From a pancreas/diabetes/health perspective, which is worse: Consuming 50 grams of sugar (say, one big bottle of apple juice) on a empty stomach and thus having a big sudden jump in blood sugar , or consuming 150 grams of sugar throughout the day (but each time accompanied with fat, fiber, and protein to slow down the spike?)
Is it the suddenness of the sugar spike that does the harm, or the total amount of sugar consumed?
If it’s actual sugar, once you’re done chewing & swallowing it’s on its way to the bloodstream. Sugar gets digested and into the blood within about 15 minutes, no matter what it’s hiding behind. If you’re talking 150g of other carbs, then the amount of fat in the food you’re eating can slow the process down. Bottom line based on my experience as a diabetic, every meal is different and I only use sugar or glucose tablets if I have to get my blood sugar up right damn now.
Oops, I misread your question.
The suddenness of the sugar spike doesn’t seem to do much harm, it’s just tricky to predict how much of a spike you’re going to get and how long your glucose level will be higher than it should be: humalog takes 2 hours to do its thing, Lantus works slowly for 24 hours, and if you eat white sugar, 15 minutes later it’s all in your bloodstream and your blood sugar will be high until the insulin gets a chance to chip away at it. If you’re eating more complex carbs like grain or vegetables, then it can take a couple hours to get into your bloodstream, so the net highest-level of blood glucose will probably be lower.
Actually, I think your first answer was also on point. Any added sugar is going to be absorbed quite quickly from chewed up food, whatever that food is. Perhaps not quite as quickly as a pure sugar solution like apple juice, but it won’t bear any relation to the glycemic index of the food - the notion of low glycemic index and slow release only applies to the digestion of carbohydrate that is an integral part of the foodstuff.
Ah Ok thanks. So all that talk about glucemic index actually does NOT work for simple sugars, only complex ones? (So for instance, eating a cheeseburger or steak alongside of a cup of Pepsi will not make the Pepsi’s sugars’ effect more “muted” in the body?)
Low GI just means “slow to digest”, and it’s usually estimated for a single foodstuff. It’s a function not just of the composition but of the structure - in other words, your body may have to digest fat & fiber to break down the structure to access the carbohydrate.
For an unstructured loose mixture of similar proportional composition, any carbohydrate will be more readily accessible.
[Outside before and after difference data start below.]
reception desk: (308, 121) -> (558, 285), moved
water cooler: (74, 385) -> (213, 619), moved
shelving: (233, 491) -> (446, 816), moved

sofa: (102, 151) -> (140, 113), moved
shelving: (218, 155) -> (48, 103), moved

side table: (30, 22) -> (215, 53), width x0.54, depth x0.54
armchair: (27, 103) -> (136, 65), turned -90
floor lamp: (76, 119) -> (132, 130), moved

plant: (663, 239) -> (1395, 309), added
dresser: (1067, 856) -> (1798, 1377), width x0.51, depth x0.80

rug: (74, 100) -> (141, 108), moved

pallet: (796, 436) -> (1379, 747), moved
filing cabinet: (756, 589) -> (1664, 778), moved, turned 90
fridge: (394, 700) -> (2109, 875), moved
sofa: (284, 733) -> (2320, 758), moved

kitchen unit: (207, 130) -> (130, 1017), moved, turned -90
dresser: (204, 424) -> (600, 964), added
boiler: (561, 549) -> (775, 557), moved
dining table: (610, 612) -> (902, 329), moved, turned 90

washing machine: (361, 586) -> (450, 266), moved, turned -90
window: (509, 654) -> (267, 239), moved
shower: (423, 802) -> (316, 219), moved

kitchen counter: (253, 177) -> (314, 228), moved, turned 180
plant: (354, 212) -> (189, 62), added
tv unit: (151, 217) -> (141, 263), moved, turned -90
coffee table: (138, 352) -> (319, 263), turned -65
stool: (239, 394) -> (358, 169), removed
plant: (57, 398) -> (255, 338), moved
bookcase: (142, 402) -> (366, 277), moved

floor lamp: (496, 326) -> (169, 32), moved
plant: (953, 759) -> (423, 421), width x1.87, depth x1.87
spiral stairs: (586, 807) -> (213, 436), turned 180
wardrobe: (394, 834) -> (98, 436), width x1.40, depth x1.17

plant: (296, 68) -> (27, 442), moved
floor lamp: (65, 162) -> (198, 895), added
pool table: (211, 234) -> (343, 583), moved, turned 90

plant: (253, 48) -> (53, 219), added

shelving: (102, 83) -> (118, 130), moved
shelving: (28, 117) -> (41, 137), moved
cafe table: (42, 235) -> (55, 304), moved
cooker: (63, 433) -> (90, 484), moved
If mixed-in carbohydrate is in the form of highly soluble simple sugars, I agree with Ethilrist that it will still tend to get absorbed quickly as soon as the mixture is mashed up in your belly.
There will be some effect, just as eating food slows alcohol absorption. But I’ve never seen GI data expressed for a mixture of things eaten together, so I don’t think GI data is going to be a good guide to the size of effect.